This weekend we head to Johnson City (my hometown) for our oldest daughter’s wedding. I know what some of you are thinking – I’m not old enough to have a daughter getting married. Technically, I am. But this daughter is one born of my heart, not my body. At the tender age of 24, I married David, who had 2 small children. Ashley was 7. Most marriages signify hope, the creation of a family, the fulfillment of life-long dreams. For the children, ours was by its very nature the opposite. The ceremony itself marked the finality that their original family would never be again. Although the four of us embarked on a new chapter in life, it was one that would be cobbled together with broken, damaged lives.
Our early years were turbulent at best. I always feel a twinge of sadness when I hear the term “newlywed bliss”. Those words never applied in our home. We tried our best to stumble through life and look like everyone else. For the most part, we pulled it off. We looked like other families who seemed to have it all together – with soccer games, church picnics, trips to the beach, and smiling Christmas cards. But we all knew that we were different and longed for the “normal” family that everyone else had. It was not until years later that we grew to understand that we were not so different after all.
We’ve experienced much together in the last 17 years… a move to Charlotte right after we were married, the loss of 1 and birth of 3 more children, my early “retirement” from corporate America, the death of both of David’s parents, David’s losing his job and getting one a year later – (which was actually a good thing, not a bad one), all the while making the ongoing choice to hang in there and be “for” each other. Sounds easier than it was (and is), but you know that.

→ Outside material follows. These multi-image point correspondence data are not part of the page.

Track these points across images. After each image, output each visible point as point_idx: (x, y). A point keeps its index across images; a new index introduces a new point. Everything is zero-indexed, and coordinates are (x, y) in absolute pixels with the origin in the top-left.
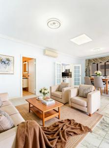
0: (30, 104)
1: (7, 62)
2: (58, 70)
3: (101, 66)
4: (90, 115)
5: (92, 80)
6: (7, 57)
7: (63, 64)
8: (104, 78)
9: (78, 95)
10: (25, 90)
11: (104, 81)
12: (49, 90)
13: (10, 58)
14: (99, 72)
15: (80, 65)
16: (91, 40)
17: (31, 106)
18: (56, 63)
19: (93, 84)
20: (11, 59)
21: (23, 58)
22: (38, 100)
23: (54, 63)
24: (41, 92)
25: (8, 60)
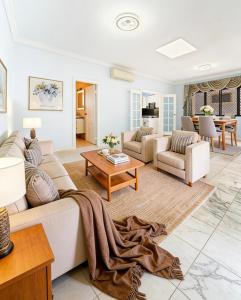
0: (87, 161)
1: (52, 90)
2: (134, 104)
3: (214, 97)
4: (190, 185)
5: (195, 122)
6: (53, 83)
7: (144, 94)
8: (217, 119)
9: (170, 148)
10: (80, 137)
11: (217, 124)
12: (119, 139)
13: (57, 83)
14: (209, 108)
15: (174, 96)
16: (194, 49)
17: (89, 164)
18: (133, 91)
19: (197, 130)
20: (59, 85)
21: (78, 83)
22: (101, 155)
23: (129, 92)
24: (105, 141)
25: (54, 87)
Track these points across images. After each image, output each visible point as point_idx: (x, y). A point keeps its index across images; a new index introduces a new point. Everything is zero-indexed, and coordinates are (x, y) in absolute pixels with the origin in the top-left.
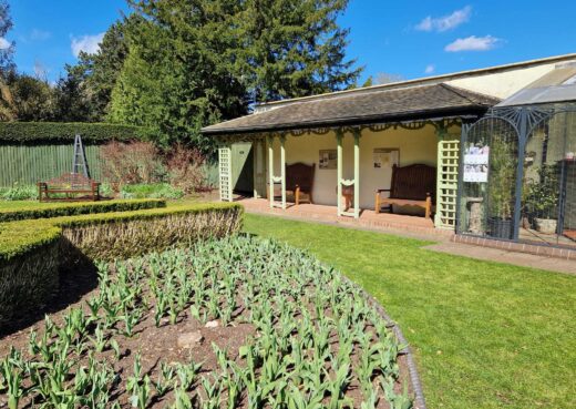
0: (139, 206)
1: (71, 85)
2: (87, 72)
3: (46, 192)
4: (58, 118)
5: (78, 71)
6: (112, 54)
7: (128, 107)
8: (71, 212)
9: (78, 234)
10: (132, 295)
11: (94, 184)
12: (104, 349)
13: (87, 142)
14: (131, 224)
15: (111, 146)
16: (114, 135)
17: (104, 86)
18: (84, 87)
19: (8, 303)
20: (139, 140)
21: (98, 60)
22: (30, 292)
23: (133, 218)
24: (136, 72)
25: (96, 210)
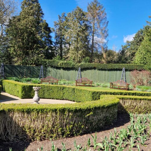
0: (144, 95)
1: (123, 52)
2: (128, 47)
3: (112, 86)
4: (118, 62)
5: (125, 47)
6: (137, 40)
7: (141, 58)
8: (121, 94)
9: (124, 102)
10: (143, 129)
11: (127, 85)
12: (134, 147)
13: (126, 70)
14: (142, 101)
15: (135, 72)
16: (136, 68)
17: (133, 51)
18: (127, 52)
19: (104, 121)
20: (145, 70)
21: (132, 43)
22: (109, 118)
23: (143, 99)
24: (147, 46)
25: (129, 94)
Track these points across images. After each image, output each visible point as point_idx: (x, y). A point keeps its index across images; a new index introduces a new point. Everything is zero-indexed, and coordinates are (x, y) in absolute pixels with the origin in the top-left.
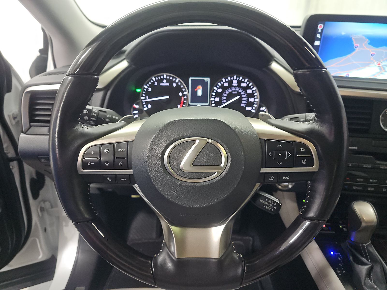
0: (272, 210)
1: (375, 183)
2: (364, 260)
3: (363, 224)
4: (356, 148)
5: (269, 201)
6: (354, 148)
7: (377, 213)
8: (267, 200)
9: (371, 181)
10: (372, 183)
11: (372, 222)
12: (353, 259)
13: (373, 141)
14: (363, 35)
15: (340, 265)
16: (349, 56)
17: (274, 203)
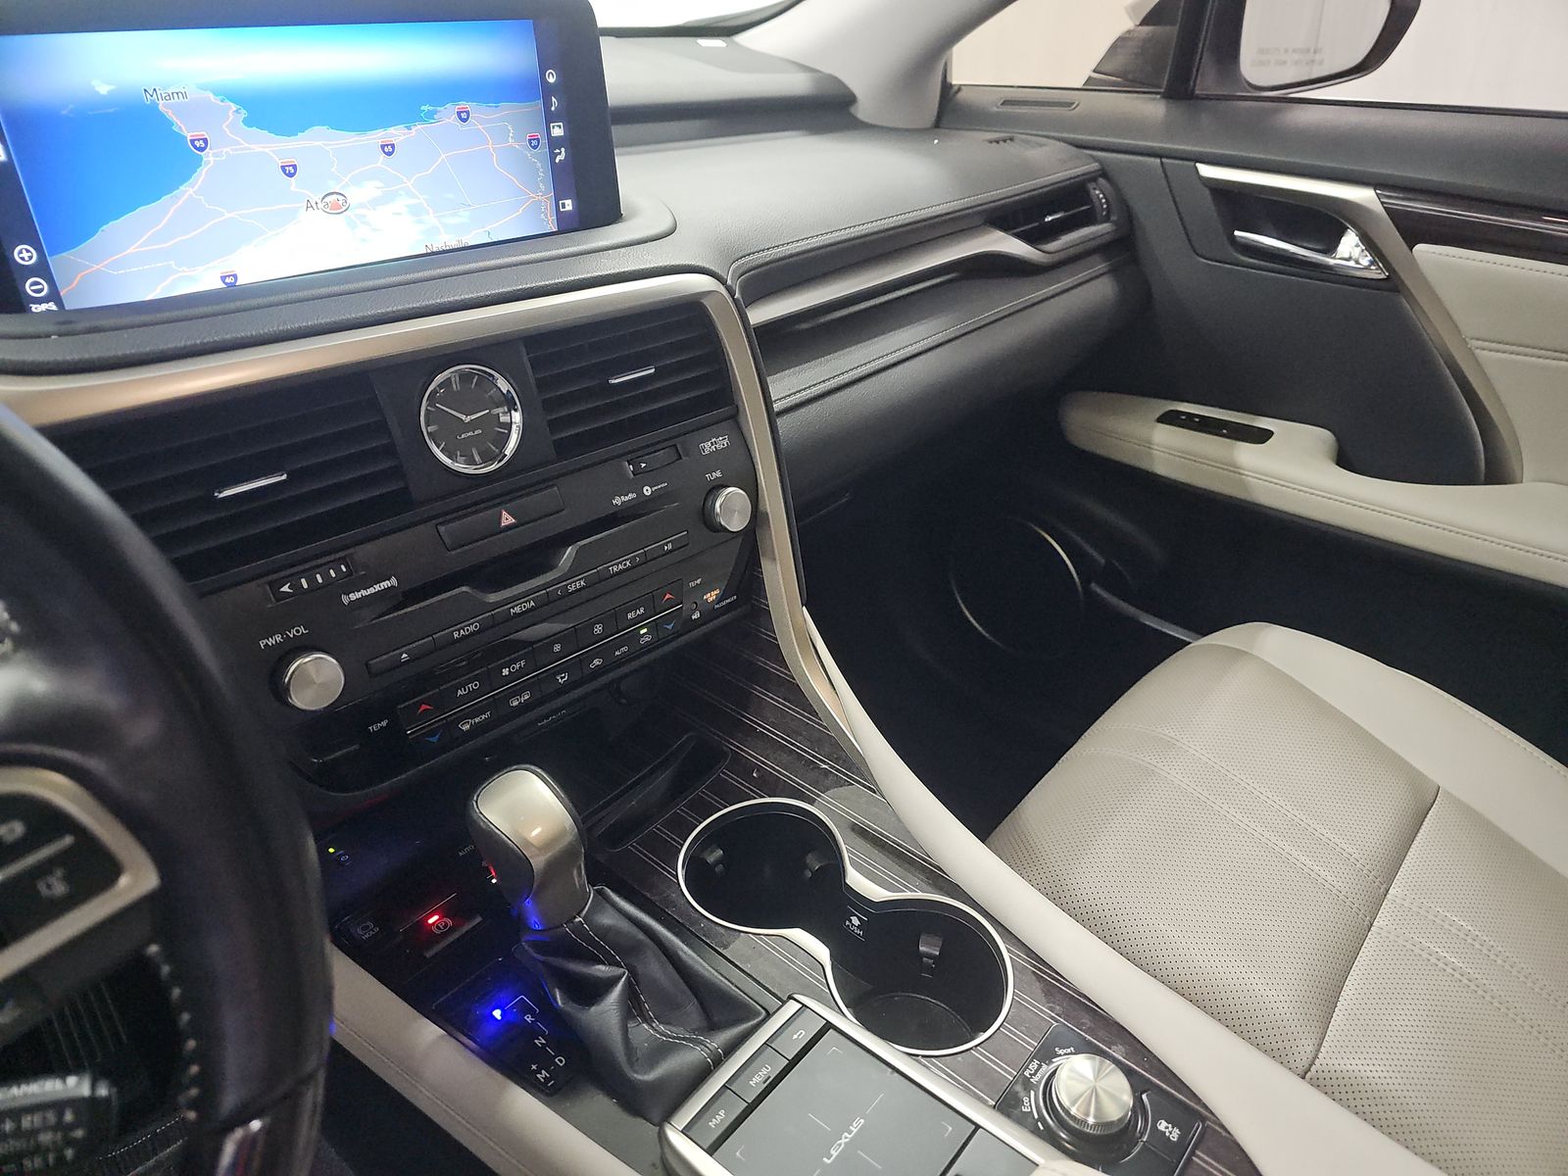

Somewhere along the line, we slowly began to learn that not only was love a choice, but that it had an unexpected cost. The more we understood and chose to lay down our shields of protection, unspoken demands that the other “come through”, and expectations of what life was supposed to look like, a strange thing began to happen. As we began to shift our allegiances from self to other, we became freer. Less energy was required to demand of the other, so more was available to give. Freedom, grace, and genuine laughter were more bountiful in our home. Our “newlywed bliss” came 15 years later. Well worth the cost. And the wait. True, abundant life really is available when we are willing to lay down our life on behalf of another.
Now Ashley is 24 and the bride, not the flower girl. This time, we’re embarking on a wedding ceremony of a different kind. Yes, we’ve learned that all families are actually cobbled together with broken, damaged lives. But the story doesn’t end there. It’s just beginning. As we’ve watched the Lord’s hand in our marriage and family, we have a glimpse of what is to come for Andy and Ashley. As they are married in the same church where we were married, their wedding is a living testimony that God does indeed resurrect, heal, grow, redeem, and bless His children. We have been given a small taste of “how wide and long and deep and high is the love of Christ”.
And by the way, not many people can say that they are the mother of the bride, flower girl, ring bearer, groomsman, and pianist. I am richly blessed.